EXERCISE: All lines below containing "Right" are to be listed.
● ● ● ● ●
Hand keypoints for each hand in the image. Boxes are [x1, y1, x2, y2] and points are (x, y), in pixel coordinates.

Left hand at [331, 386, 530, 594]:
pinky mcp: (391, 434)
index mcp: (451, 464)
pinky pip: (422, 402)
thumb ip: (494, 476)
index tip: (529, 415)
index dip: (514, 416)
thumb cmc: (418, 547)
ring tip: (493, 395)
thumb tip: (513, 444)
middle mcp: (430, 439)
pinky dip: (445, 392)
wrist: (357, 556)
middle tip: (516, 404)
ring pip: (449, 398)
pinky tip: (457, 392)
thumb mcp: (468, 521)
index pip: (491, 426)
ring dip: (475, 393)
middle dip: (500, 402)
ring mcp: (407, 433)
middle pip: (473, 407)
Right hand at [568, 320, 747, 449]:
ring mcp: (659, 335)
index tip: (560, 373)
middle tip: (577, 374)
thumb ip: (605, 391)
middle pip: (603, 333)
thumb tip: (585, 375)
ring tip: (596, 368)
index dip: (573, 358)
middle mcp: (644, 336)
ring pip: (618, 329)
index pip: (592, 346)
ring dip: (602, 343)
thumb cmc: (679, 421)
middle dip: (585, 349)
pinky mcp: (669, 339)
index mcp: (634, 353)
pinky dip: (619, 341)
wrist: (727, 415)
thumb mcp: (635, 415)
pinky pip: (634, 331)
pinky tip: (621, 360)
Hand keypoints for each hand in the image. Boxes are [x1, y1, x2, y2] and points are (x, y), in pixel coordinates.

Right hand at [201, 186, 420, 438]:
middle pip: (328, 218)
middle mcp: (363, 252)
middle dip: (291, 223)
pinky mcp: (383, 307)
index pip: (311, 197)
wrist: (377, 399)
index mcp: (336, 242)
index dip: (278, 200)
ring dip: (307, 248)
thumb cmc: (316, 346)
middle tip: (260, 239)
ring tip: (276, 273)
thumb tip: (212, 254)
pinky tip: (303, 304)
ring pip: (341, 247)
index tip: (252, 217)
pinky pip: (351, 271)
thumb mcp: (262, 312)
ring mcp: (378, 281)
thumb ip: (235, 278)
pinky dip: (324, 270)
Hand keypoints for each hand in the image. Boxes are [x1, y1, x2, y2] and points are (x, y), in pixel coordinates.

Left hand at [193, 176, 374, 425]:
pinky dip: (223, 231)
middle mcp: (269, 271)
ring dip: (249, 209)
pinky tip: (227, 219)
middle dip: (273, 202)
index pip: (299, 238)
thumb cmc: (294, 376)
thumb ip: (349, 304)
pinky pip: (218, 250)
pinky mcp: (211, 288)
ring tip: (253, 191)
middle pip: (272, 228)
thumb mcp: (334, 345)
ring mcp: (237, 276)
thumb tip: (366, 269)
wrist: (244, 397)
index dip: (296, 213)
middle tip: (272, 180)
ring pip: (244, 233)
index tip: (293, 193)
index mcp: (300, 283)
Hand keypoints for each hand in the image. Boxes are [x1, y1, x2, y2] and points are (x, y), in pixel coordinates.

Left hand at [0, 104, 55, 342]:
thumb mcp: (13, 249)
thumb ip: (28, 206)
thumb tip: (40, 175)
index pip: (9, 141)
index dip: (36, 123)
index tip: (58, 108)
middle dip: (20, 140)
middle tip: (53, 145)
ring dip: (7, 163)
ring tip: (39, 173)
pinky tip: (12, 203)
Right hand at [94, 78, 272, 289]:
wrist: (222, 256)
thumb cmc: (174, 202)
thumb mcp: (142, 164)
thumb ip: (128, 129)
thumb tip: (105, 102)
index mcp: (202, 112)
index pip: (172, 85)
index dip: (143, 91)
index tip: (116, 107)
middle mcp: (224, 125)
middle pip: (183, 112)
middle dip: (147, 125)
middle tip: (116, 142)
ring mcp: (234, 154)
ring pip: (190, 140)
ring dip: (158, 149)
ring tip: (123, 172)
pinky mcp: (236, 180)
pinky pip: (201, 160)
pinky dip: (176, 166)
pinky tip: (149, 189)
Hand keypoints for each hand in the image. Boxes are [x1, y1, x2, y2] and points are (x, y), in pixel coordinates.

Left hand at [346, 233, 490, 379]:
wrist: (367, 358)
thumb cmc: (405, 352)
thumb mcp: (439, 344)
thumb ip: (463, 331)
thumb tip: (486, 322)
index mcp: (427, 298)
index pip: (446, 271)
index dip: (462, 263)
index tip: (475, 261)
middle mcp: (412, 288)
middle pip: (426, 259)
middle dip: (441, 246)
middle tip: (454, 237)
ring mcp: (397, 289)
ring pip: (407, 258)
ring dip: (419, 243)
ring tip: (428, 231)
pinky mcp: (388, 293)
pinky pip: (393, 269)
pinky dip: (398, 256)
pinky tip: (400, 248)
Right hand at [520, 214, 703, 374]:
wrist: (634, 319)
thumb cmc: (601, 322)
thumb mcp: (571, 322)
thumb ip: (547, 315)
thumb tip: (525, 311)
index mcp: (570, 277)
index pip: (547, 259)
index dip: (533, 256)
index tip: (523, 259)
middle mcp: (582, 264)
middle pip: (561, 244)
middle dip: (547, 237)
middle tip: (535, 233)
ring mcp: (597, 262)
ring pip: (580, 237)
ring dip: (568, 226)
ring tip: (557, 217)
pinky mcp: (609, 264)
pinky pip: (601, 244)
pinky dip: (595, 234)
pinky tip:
● ● ● ● ●
RESPONSE TO THIS EXERCISE:
Right hand at [568, 320, 747, 449]:
Right hand at [201, 186, 420, 438]:
Right hand at [94, 78, 272, 289]:
Right hand at [520, 214, 703, 374]:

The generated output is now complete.